Interestingly enough, the SystemZ back-end does not even use the AtomicExpandPass at all at the moment, so the setMaxAtomicSizeInBitsSupported change probably doesn't even have any effect? Everything still seems to work, however ...
@jonpa we don't seem to have test cases for i128 atomicrmw at the moment - could you have a loop at what happens here, and if there's maybe something we need to change? Thanks!
LegalizeTypes expands the i128 result of e.g. an AtomicLoadAdd node, which is done by DAGTypeLegalizer::ExpandAtomic(), which results in a library call. There are no tests for the atomic operations with i128, but it should work due to the TypeLegalizer. i128 is not a legal type so I guess therefore they are all expanded this way.
I could imagine that it might be beneficial to use the AtomicExpandPass to use the target instructions whenever possible, and libcalls otherwise.
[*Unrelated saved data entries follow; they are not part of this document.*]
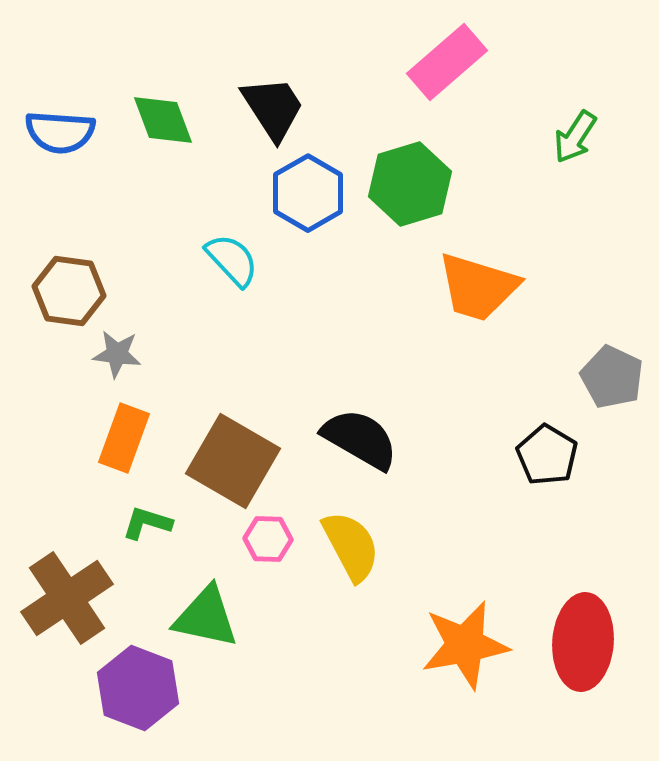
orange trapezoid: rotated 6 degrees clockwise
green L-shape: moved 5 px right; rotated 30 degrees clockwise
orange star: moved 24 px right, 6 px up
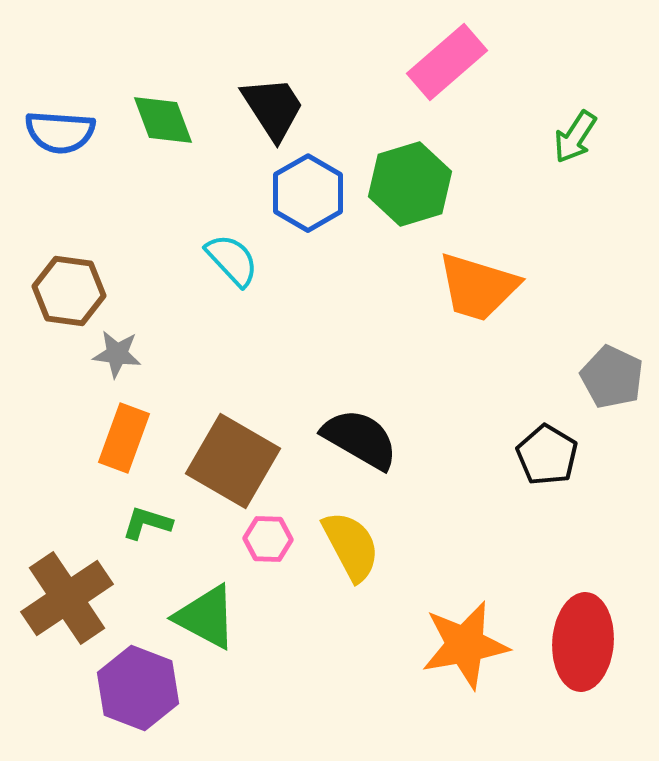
green triangle: rotated 16 degrees clockwise
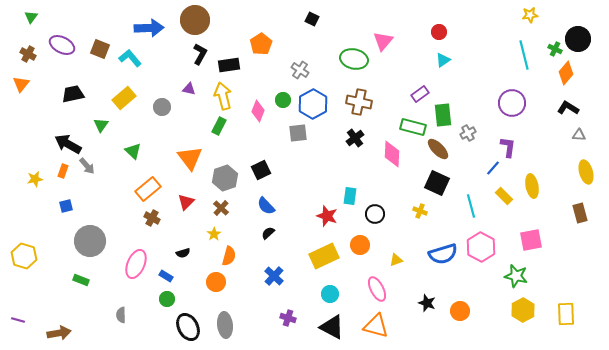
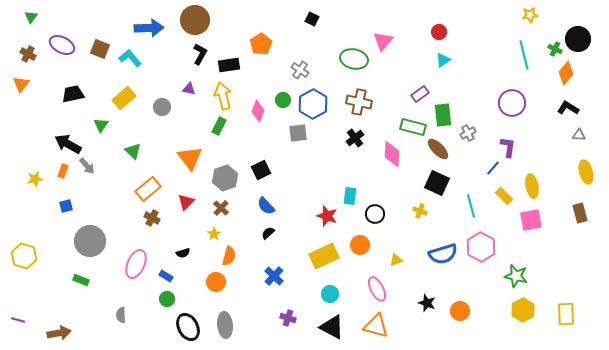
pink square at (531, 240): moved 20 px up
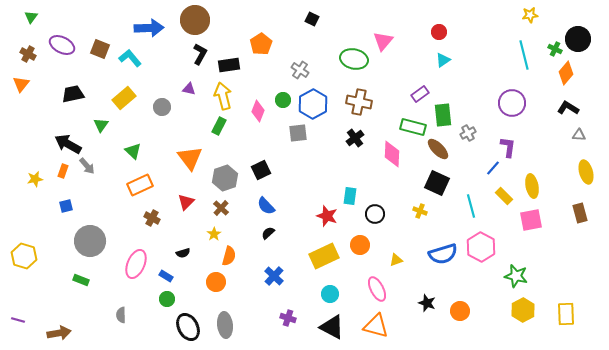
orange rectangle at (148, 189): moved 8 px left, 4 px up; rotated 15 degrees clockwise
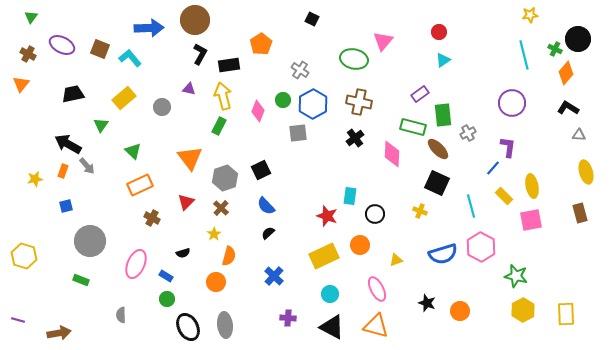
purple cross at (288, 318): rotated 14 degrees counterclockwise
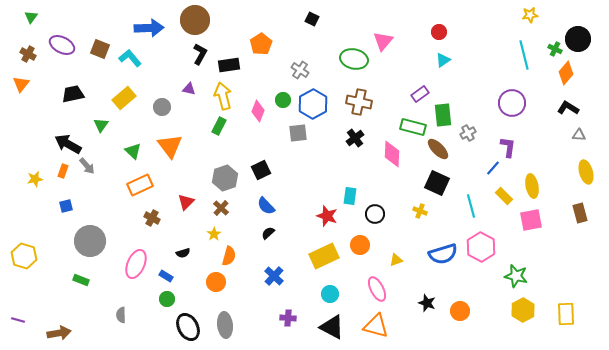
orange triangle at (190, 158): moved 20 px left, 12 px up
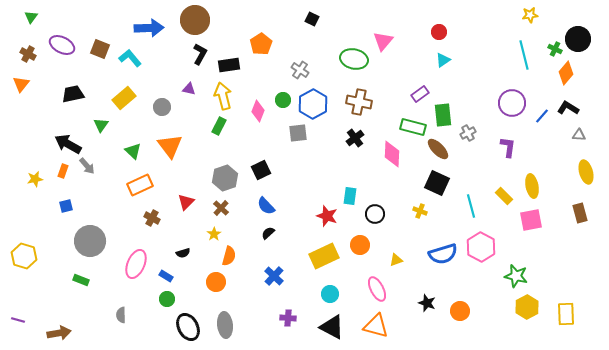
blue line at (493, 168): moved 49 px right, 52 px up
yellow hexagon at (523, 310): moved 4 px right, 3 px up
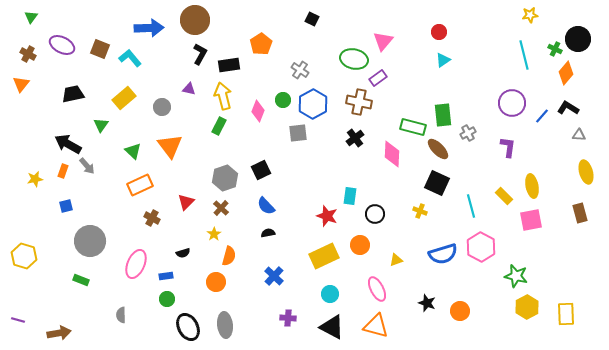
purple rectangle at (420, 94): moved 42 px left, 16 px up
black semicircle at (268, 233): rotated 32 degrees clockwise
blue rectangle at (166, 276): rotated 40 degrees counterclockwise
However, I am unsure about this: The AtomicExpandPass seems to do this (emit the libcalls only if needed, after checking alignment as well), but I see this in the Atomics document:
"One very important property of the atomic operations is that if your backend supports any inline lock-free atomic operations of a given size, you should support ALL operations of that size in a lock-free manner...it is invalid to implement atomic load using the native instruction, but cmpxchg using a library call to a function that uses a mutex, atomic load must also expand to a library call on such architectures, so that it can remain atomic with regards to a simultaneous cmpxchg, by using the same mutex."
I guess I must be missing something somehow...
No, you don't. You cannot mix lock-free and mutex atomics. E.g, if loads are lock-free and stores use a mutex. Then you have lost atomicity. Your mutex version could do stores one byte at a time.
Note that this is handled by the particular implementation of the 16-byte atomic library routines on s390x: they all perform a *runtime* check for proper alignment, and if the address actually *is* 16-byte aligned, the library routine will in fact use the appropriate 16-byte atomic instructions to implement the operation (instead of a separate mutex). That is why it *is* safe for the compiler to emit those instructions itself *if* it can prove at compile-time that the address will in fact be properly aligned at run-time. (That's also done by GCC, for example.)